Hello, Moonbeam, and welcome to the forum! I'm sorry you are having problems with elevated ammonia levels. What type of liver disease do you have and when were you diagnosed? Is there a GI doc you could go to? While a hepatologist is preferred, a gastroenterologist has more knowledge regarding liver disease than a primary care doctor. We have a member here in NC who had a similar problem, and he gets seen at a major hospital's transplant center, though he is stable and not in need of a transplant. (Sorry, I can't recall the name of the hospital.) I am in FL and seen at Mayo's Transplant Center, though I've never been a transplant candidate. So that is something you need to look into--a hospital that can treat your liver disease. A teaching hospital can be a great resource.
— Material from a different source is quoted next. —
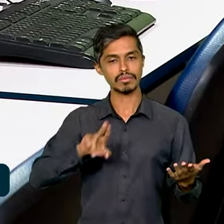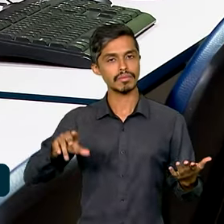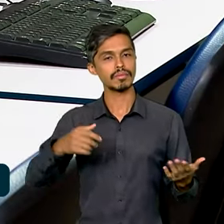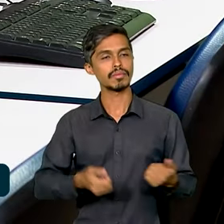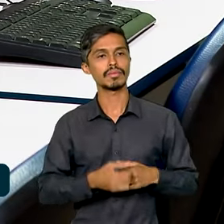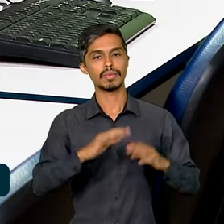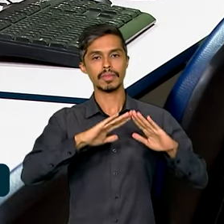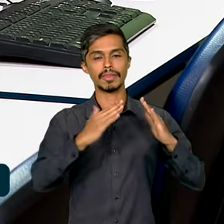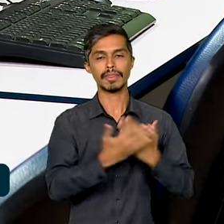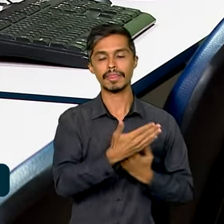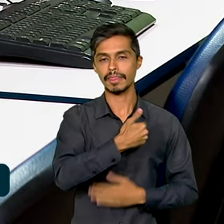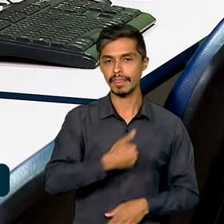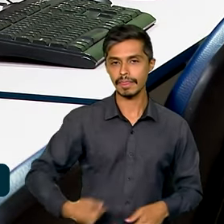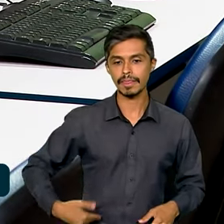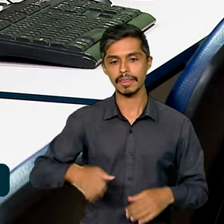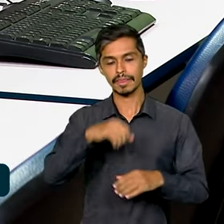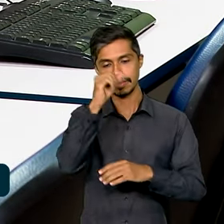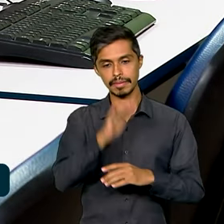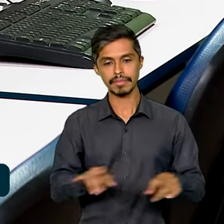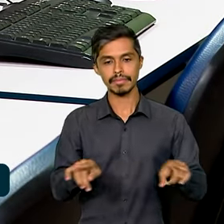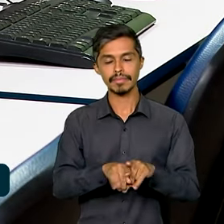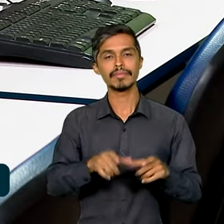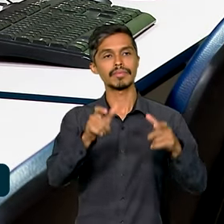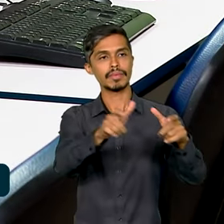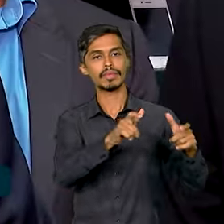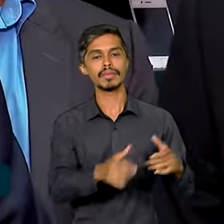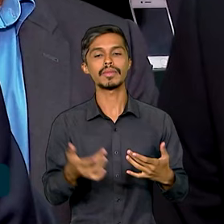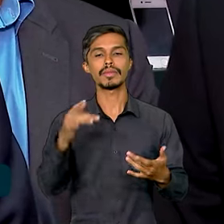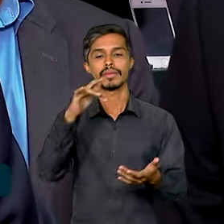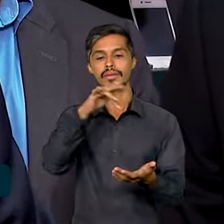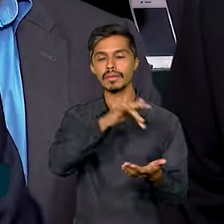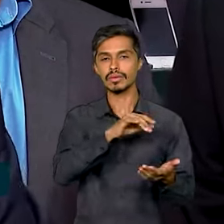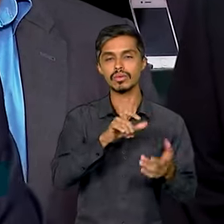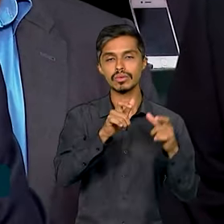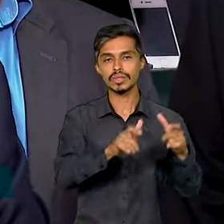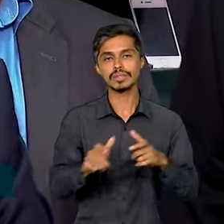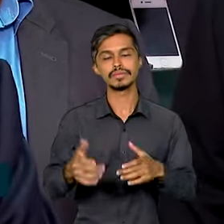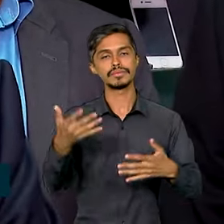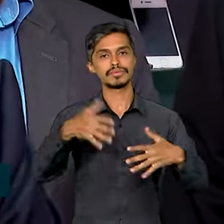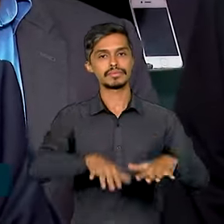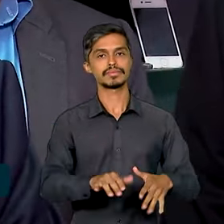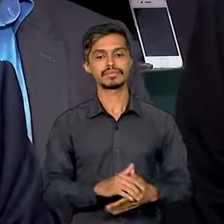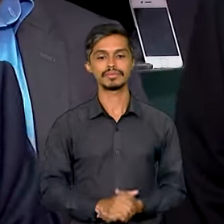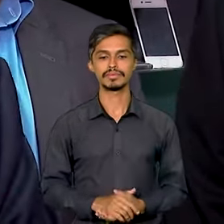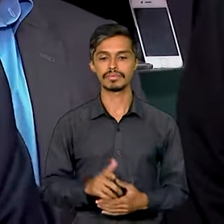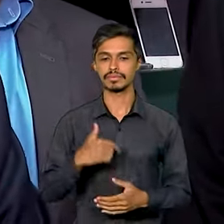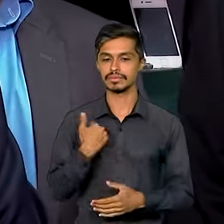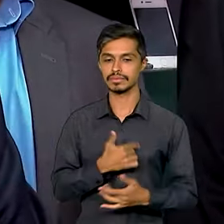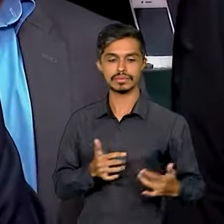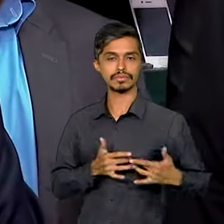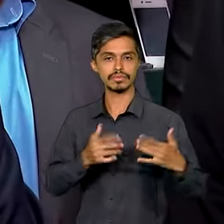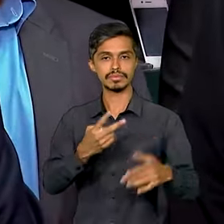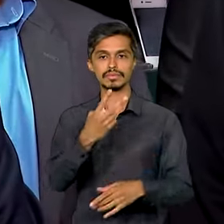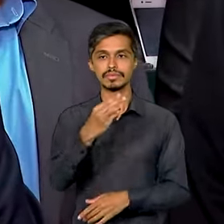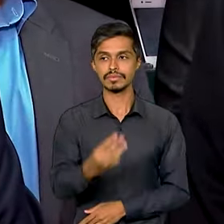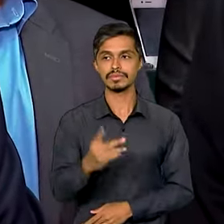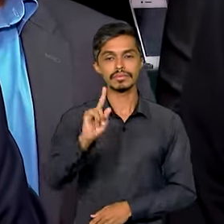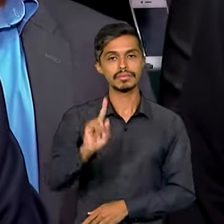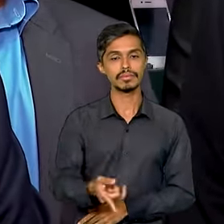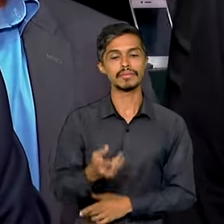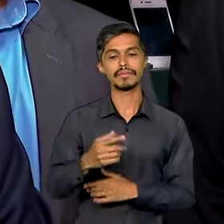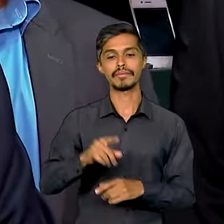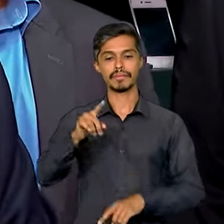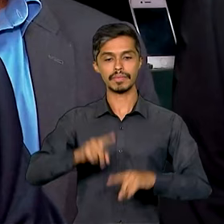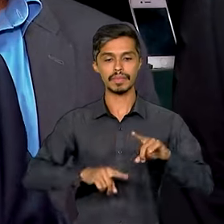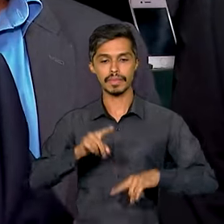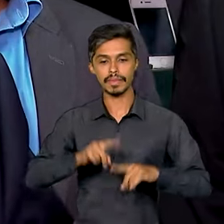escolas públicas brasileiras e pontos de inclusão. Permite que nós doemos esses 23 mil equipamentos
Regarding the "blackouts." That is most likely hepatic encephalopathy from elevated ammonia levels. This happens with end-stage liver disease, but that doesn't mean you will die next week. Patients can become quite beligerent and nasty during these spells. The treatment is Lactulose. Has it ever been prescribed for you?
There is a lot of information in the folder at the top of the page entitled Hepatitis Resources. I encourage you to read that.
Moonbeam, I'm really sorry you are having such a problem getting proper care. You are not the first person I've heard say that SC is not a good state to be sick in, especially without insurance or being underinsured.
I think you've gotten some good input from other posters.
If you can get the ammonia under control, you might want to see about the new hep C treatment becoming available next year that is having a 75% success rate and only has to be taken for 24 wks. But of course you need a good health care provider before anything else.
Everyone's system is different. When my ammonia levels reached the 60's, I would start noticing that I wasn't talking right, having problems not being steady. The first time I blacked out, my level was at 128. The last time, my ammonia level was at 395! When you blacked out, did your family not take you to the hospital? They should have, the physicians there would most likely have put you on Lactulose right away to bring your ammonia level down. You probably would have only been in there 4 days. If you have no insurance for hospital, they can get help from outside sources for you.
Next blackout you have, get to hospital. Tell your family to call ambulance. I more or less provided my primary care physician with information about Hep C. She would keep in touch with my liver dr. Now, since I had the transplant, any dr I see, has to talk to my transplant coordinators. But, they don't mind.
Good luck to you in finding you a doctor. Hope you find one, and soon.